McNab looked at her. "If I thought that would work, he would now look as if he was wearing Red Passion nail polish."
"That is a very interesting man," Svetlana said.
"That has just earned you the award for Understatement of the Week, Sweaty."
" 'Sweaty'?" she repeated with some obvious displeasure.
"Isn't that what our Carlos calls you?"
"He calls me 'Svet.' That is short for--"
"He got you, Sweaty!" Delchamps said.
"I'm good at that," McNab said, smiling. "Didn't our Carlos tell you?"
"He's spending longer on that telephone than setting up a callback," Berezovsky said.
"Yeah," Darby said.
Colonel Hamilton put his cellular telephone back in his pants, slid the door open, and came back into the room.
"They will call me back," he announced. "But I'm afraid they are going to insist on a secure telephone."
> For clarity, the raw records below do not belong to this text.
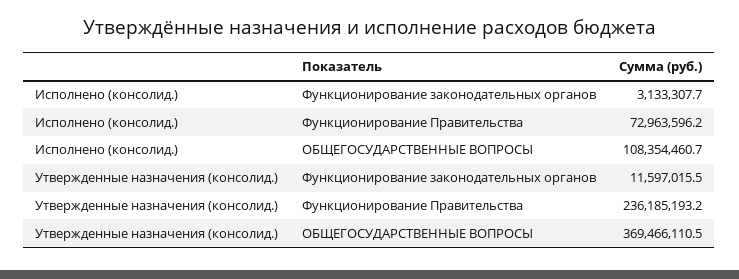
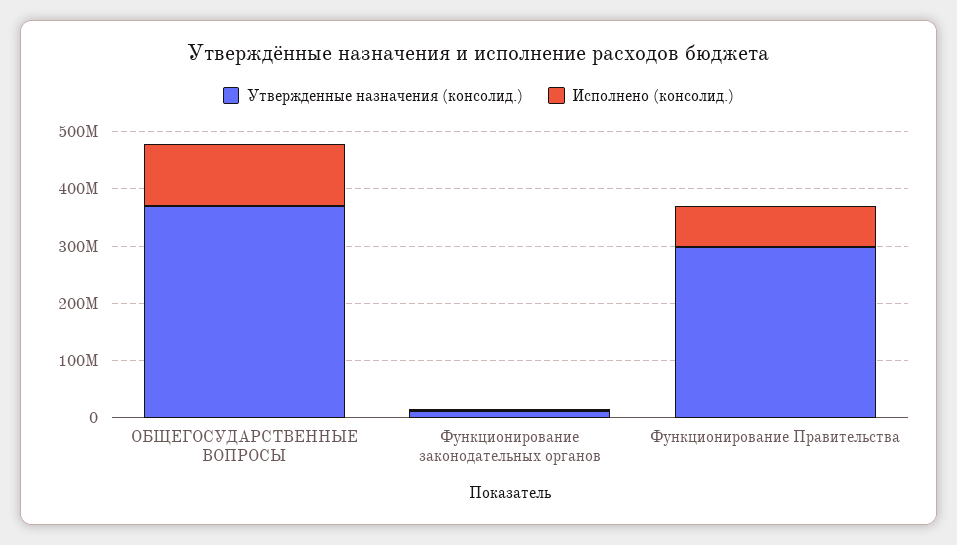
Утвержденные назначения (консолид.), Функционирование Правительства: 236185193.2 -> 300000000

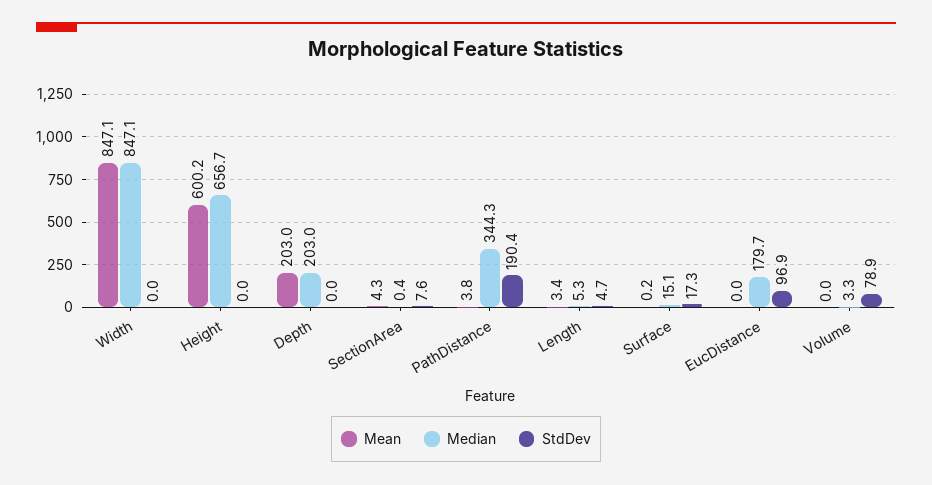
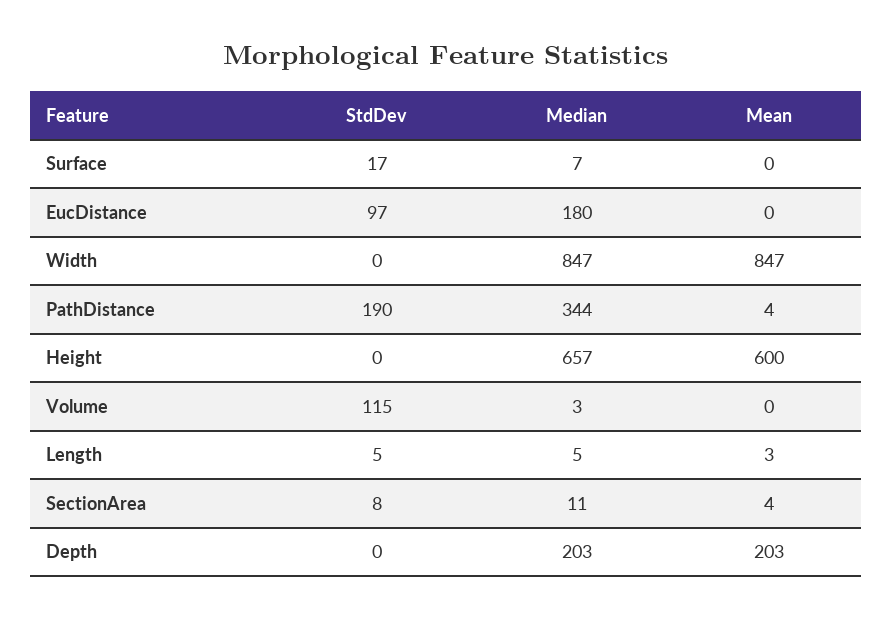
Median, SectionArea: 0.4 -> 11
Median, Surface: 15.1 -> 7
StdDev, Volume: 78.9 -> 115

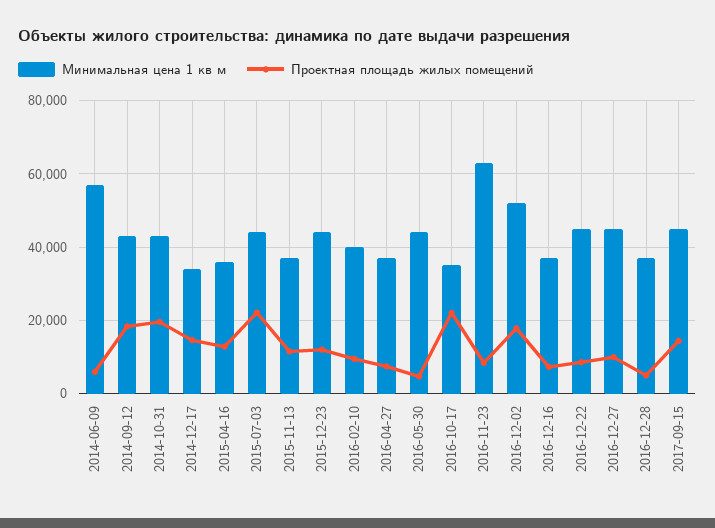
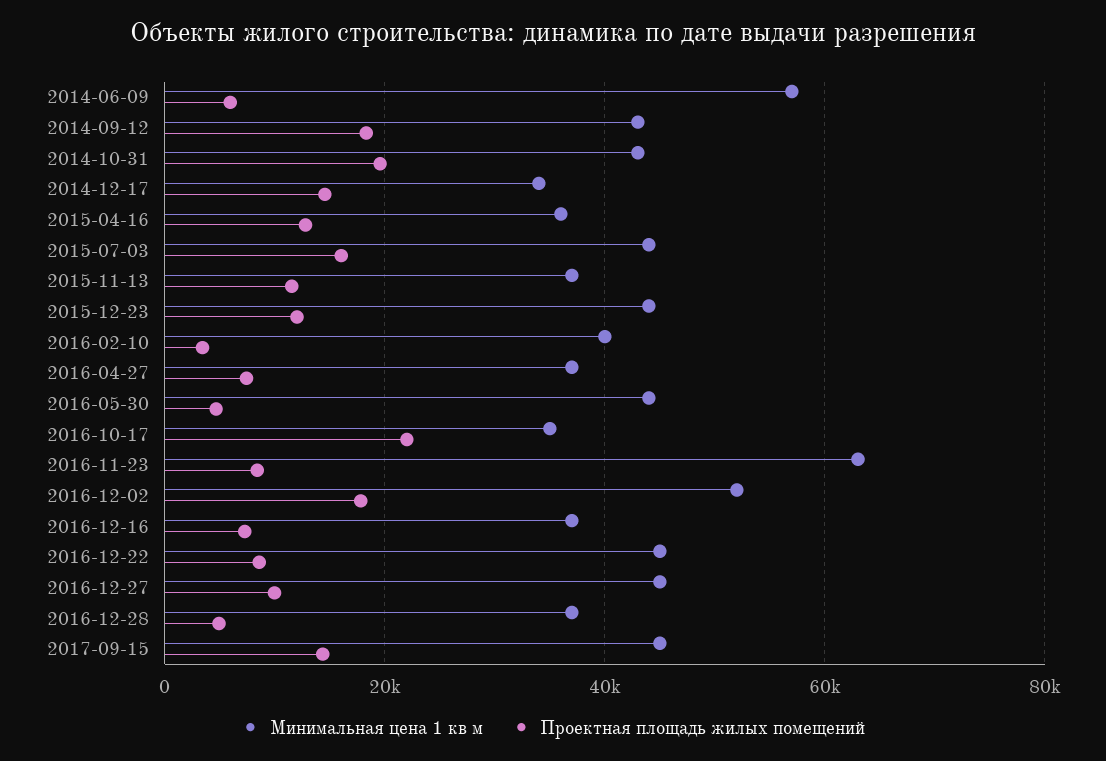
Проектная площадь жилых помещений, 2015-07-03: 22000 -> 16000
Проектная площадь жилых помещений, 2016-02-10: 10000 -> 4000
"While we're waiting," McNab said, "why don't you tell us how you got all those degrees, Colonel?"
Hamilton nodded. "Yes, sir. Well, right after I gradua
ted from the Point, I was a Rhodes Scholar. I went to Oxford--Mansfield College--with the idea of taking the equivalent of an American master's degree in biochemistry. It was supposed to be for a year.
"It all came surprisingly easy to me, and when they told me I could probably earn a doctorate if I spent another year, I asked the Army for another year.